5 trends reshaping the contact centre industry

14th Aug 2020

At the start of 2020, most businesses were able to predict with confidence what the outlook was for their respective industries over the next few years. However, the scale and rapid onset of the COVID-19 crisis upturned everything that was previously taken for granted.

In recent months, addressing operational and commercial imperatives created in the wake of the global pandemic has been the top priority. However, as everyone adjusts to the ‘new normal’, recognition is growing that the future for many industry sectors will look very different indeed.

As leaders prepare to reinvent contact centre models for enhanced agility and sustainability, addressing the top trends set to impact the traditional contact centre as we know it today will be key.

1. Less but more….

As we emerge from lockdown, the physical contact centre looks set to change irrevocably. Social distancing measures aside, contact centre leaders are reviewing how best to preserve the wellbeing of agents and maintain business continuity in the wake of possible subsequent waves of Coronavirus.

This will drive organisations to restructure their call centre operations. Expect fewer huge sites housing a large number of agents, as organisations implement multi-site and geographically dispersed locations to ensure critical business continuity can be maintained in the face of any form of future disruptions. These models will be powered by cloud-based contact centre technology which makes it possible to spin up sites rapidly and at speed through a single unified solution, without prohibitive cost or complexity.

2. Agile working practices will thrive

The immediate impact of the COVID-19 outbreak meant that contact centres had to pivot fast to execute compliant work-at-home models at scale. Previously viewed as a contingency option only to be triggered in the event of major incidents such as a fire or flood, initial evaluations of the recent massive homeworking ‘experiment’ highlight the potential of this now proven working approach going forward.

Enabling staff to safely set themselves up to thrive in a predictable home environment has had some unexpected results; agent productivity is up, while churn rates are significantly down. Building on this success, organisations will next initiate new agile working practices such as compressed hours, flexitime, and job-shares to give agents greater freedom over when, where and how they fulfil their roles. With workforce demands for flexible working options rising, expect cloud-powered flexible work-from-home models to proliferate and the traditional norm of a 9-to-5, five-day week structure to become less prevalent.

3. The rise of the knowledge worker

As organisations invest in building flexible ‘virtual’ workforces that can respond fast to evolving customer demand for 24x7 services, they are also taking advantage of smart technologies to enable teams of digital knowledge workers who can resolve customer issues fast. Today’s cloud-based solutions make it possible to create knowledge pools that can be easily accessed by connected specialist workers who can utilise curated content, collaborate, and apply analytical reasoning to address customer service issues and new situations. The contact centre’s traditional manpower boundaries are set to extend across the organisation, as a wider range of specialist personnel are harnessed to support customer interactions.

4. Self-service options will proliferate

The recent pandemic placed unprecedented strain on voice services, with customers facing long wait times on the phone to get answers to questions. Responding to the increased demand triggered a rise in the use of solutions that would enable organisations to offer a wider choice of channels for customers, including self-service options, web-chat, and social media. 

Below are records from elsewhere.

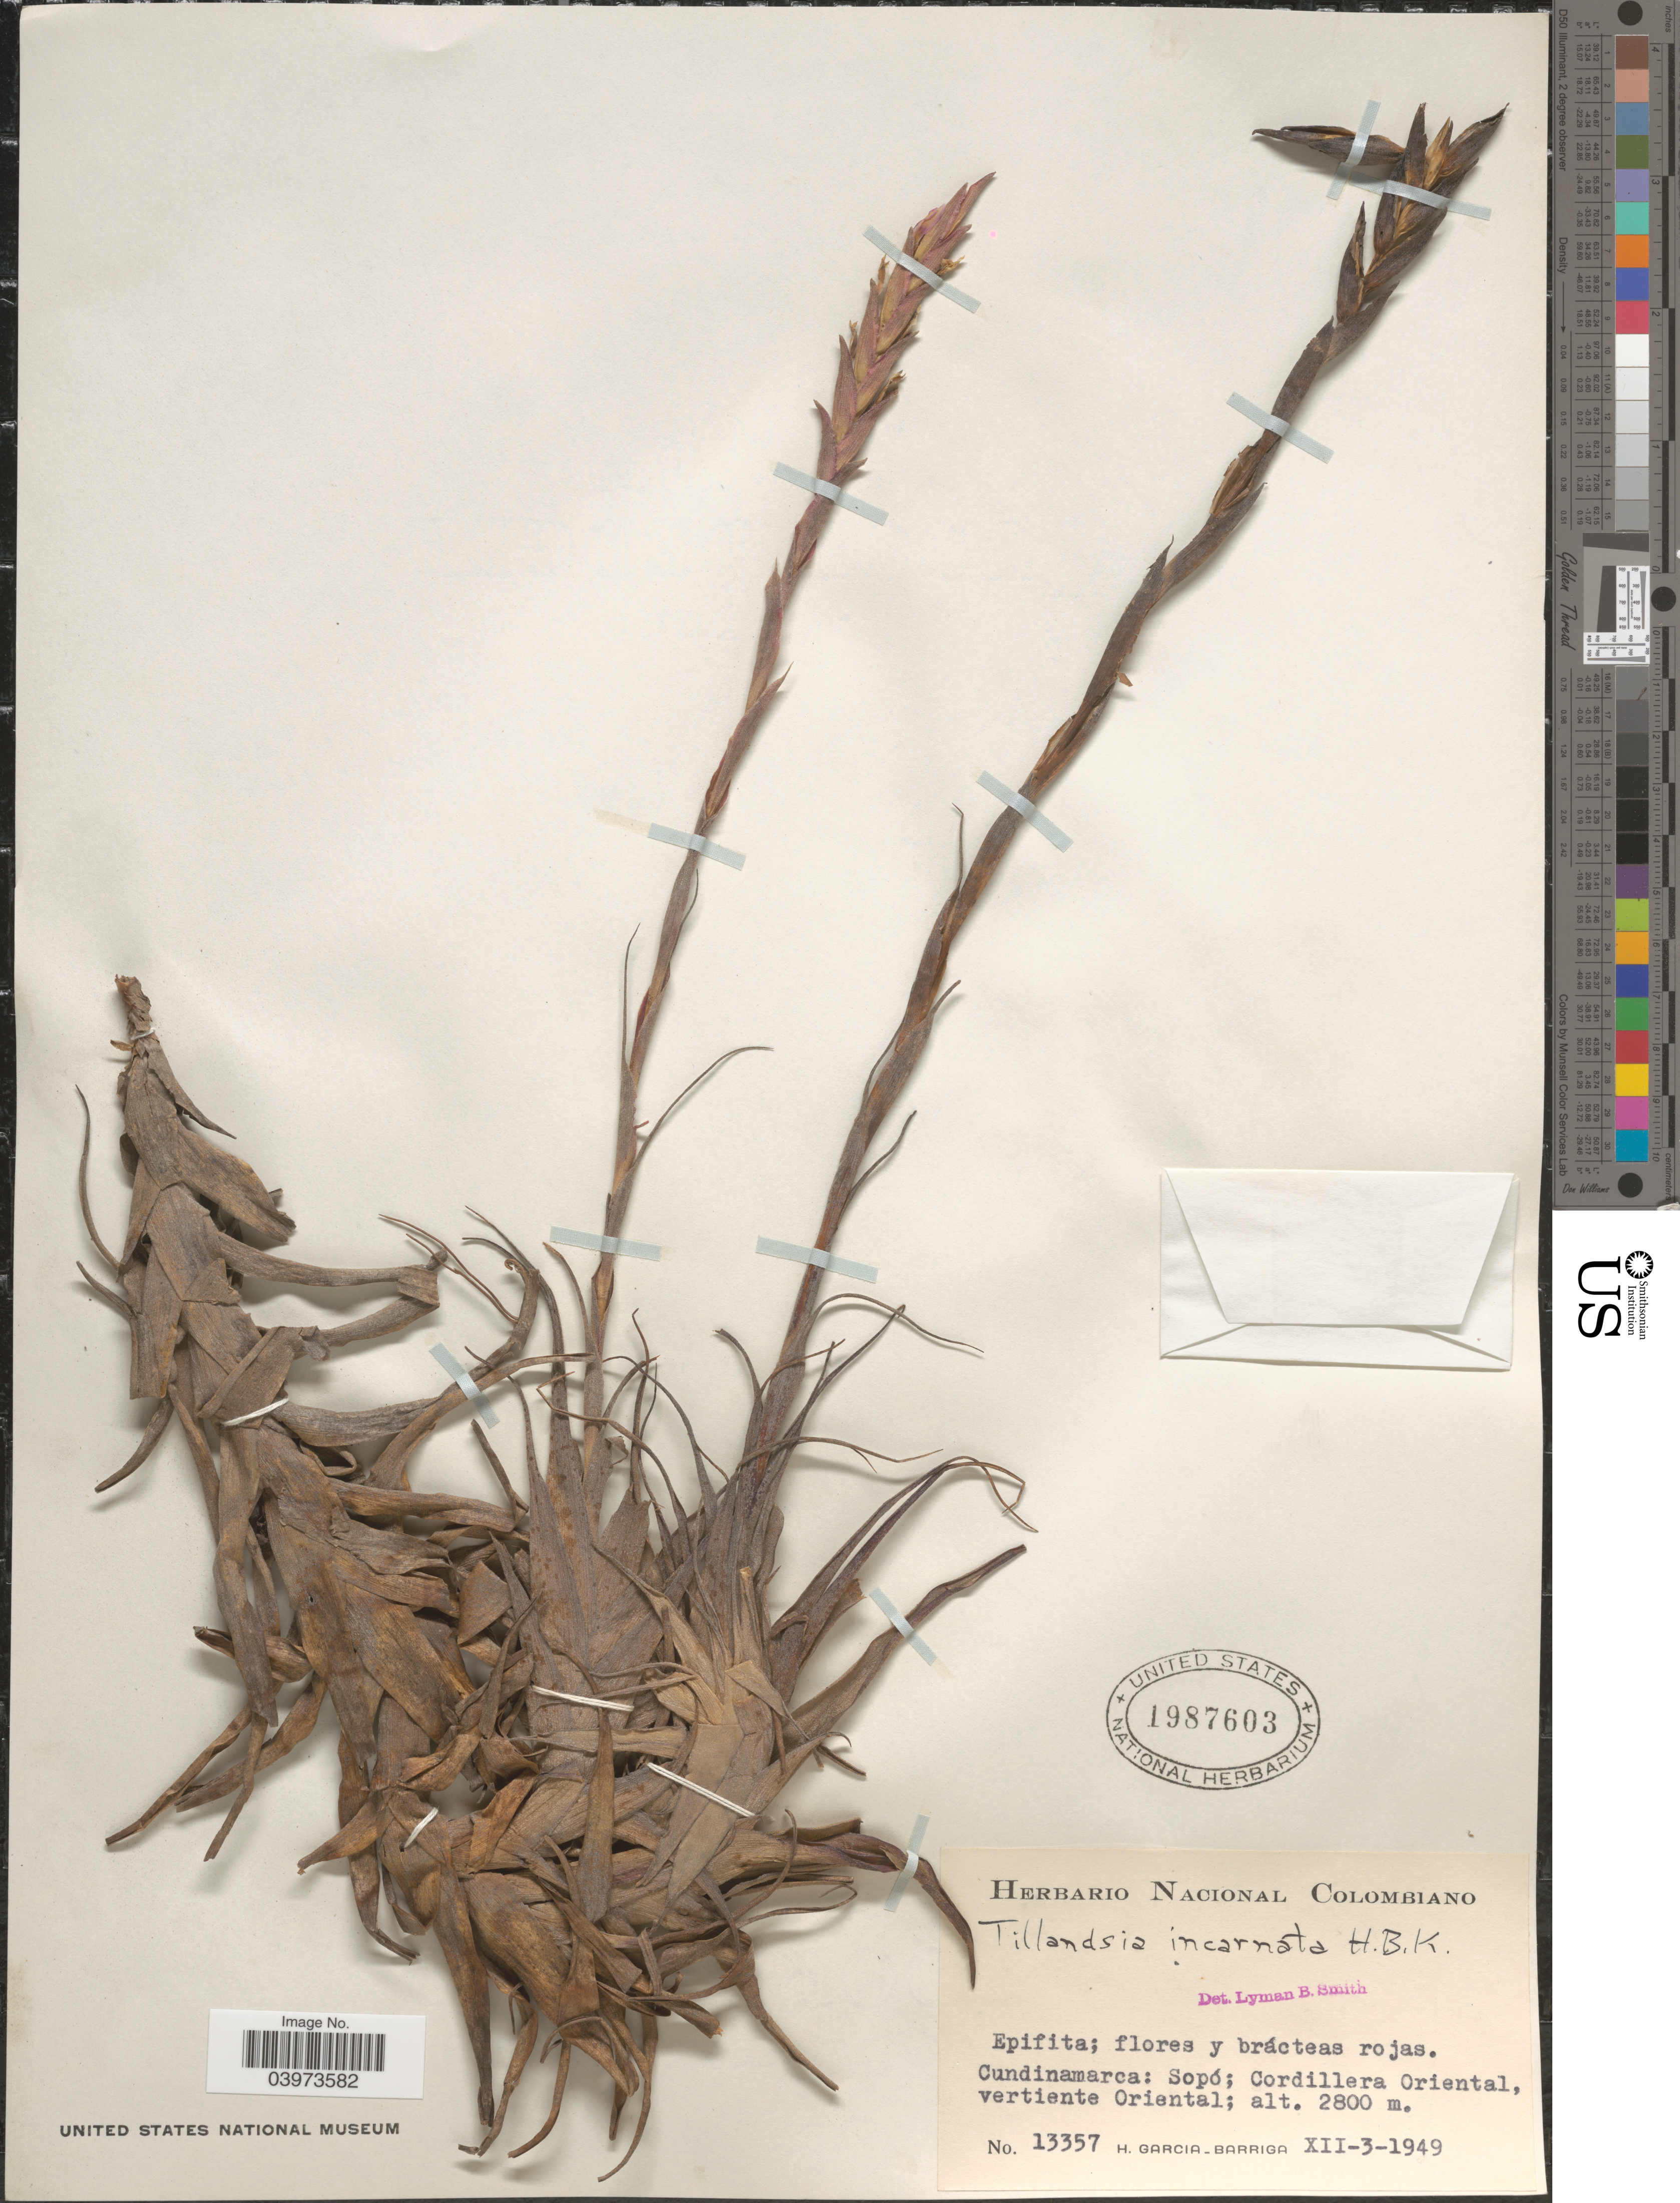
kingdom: Plantae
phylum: Tracheophyta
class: Liliopsida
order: Poales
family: Bromeliaceae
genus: Tillandsia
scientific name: Tillandsia incarnata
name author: Kunth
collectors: H. García Barriga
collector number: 13357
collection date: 1949-12-03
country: Colombia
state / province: Cundinamarca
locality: Sopó; Cordillera Oriental, vertiente Oriental.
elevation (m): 2800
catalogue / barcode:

Organisations will continue to diversify the channels they offer customers, using AI and automated chatbots to solve simple and routine questions, freeing up agents to handle more complex requests. For customers, voice will become the primary escalation channel when digital channels fail to deliver a resolution to their needs.

5. Agents will work in harmony with AI

Expect the lines between human and robot agents to become blurred as organisations integrate machine learning powered co-workers that can serve up information and suggested resolutions to human colleagues. Today’s NLP technologies are already enabling human-like customer-facing interactions and for the future, contact centre personnel will be working alongside machines, stepping in to undertake complex work that requires human thinking or decision-making.

Expect AI-driven automation to increasingly play a critical role in helping customer service agents complete repetitive manual tasks, and in some cases take over these tasks completely, streamlining the growing volume of interactions across multiple touchpoints. Get set for a fundamental rethink of the architecture of work as organisations find new ways for machines and humans to apply their unique strengths to tasks.

Final thoughts

The recent COVID-19 pandemic has proved a much-needed catalyst for the contact centre industry, propelling organisations to embrace new cloud-based technologies that enable the operational agility needed to navigate profoundly disruptive events. One thing is for sure: many of the initiatives triggered by the COVID-19 pandemic are set to accelerate rapid and fundamental change across the contact centre industry, as organisations shift working practices and prepare to future-proof their business models for the decade ahead.